_Exercise aim_: Each line of the data has to be transcribed exactly.

_Records for the exercise_:
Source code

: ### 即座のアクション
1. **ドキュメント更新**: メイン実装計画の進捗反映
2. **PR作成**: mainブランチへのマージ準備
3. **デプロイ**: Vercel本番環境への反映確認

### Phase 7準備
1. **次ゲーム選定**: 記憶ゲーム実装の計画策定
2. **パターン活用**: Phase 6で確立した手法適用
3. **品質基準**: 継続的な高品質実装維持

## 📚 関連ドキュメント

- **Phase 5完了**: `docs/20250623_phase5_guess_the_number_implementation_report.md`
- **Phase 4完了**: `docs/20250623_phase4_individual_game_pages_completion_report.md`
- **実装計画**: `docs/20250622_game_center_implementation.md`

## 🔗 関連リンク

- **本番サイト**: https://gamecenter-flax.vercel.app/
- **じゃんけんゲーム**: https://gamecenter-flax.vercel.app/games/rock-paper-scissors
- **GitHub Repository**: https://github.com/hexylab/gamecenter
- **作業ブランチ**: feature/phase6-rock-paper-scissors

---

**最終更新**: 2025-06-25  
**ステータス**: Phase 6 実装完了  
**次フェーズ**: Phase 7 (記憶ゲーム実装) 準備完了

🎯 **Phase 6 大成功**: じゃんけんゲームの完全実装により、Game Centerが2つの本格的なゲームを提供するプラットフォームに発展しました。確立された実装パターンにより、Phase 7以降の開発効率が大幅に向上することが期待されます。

_Task answer_:
Source code

: ### 即座のアクション
1. **ドキュメント更新**: メイン実装計画の進捗反映
2. **PR作成**: mainブランチへのマージ準備
3. **デプロイ**: Vercel本番環境への反映確認

### Phase 7準備
1. **次ゲーム選定**: 記憶ゲーム実装の計画策定
2. **パターン活用**: Phase 6で確立した手法適用
3. **品質基準**: 継続的な高品質実装維持

## 📚 関連ドキュメント

- **Phase 5完了**: `docs/20250623_phase5_guess_the_number_implementation_report.md`
- **Phase 4完了**: `docs/20250623_phase4_individual_game_pages_completion_report.md`
- **実装計画**: `docs/20250622_game_center_implementation.md`

## 🔗 関連リンク

- **本番サイト**: https://gamecenter-flax.vercel.app/
- **じゃんけんゲーム**: https://gamecenter-flax.vercel.app/games/rock-paper-scissors
- **GitHub Repository**: https://github.com/hexylab/gamecenter
- **作業ブランチ**: feature/phase6-rock-paper-scissors

---

**最終更新**: 2025-06-25  
**ステータス**: Phase 6 実装完了  
**次フェーズ**: Phase 7 (記憶ゲーム実装) 準備完了

🎯 **Phase 6 大成功**: じゃんけんゲームの完全実装により、Game Centerが2つの本格的なゲームを提供するプラットフォームに発展しました。確立された実装パターンにより、Phase 7以降の開発効率が大幅に向上することが期待されます。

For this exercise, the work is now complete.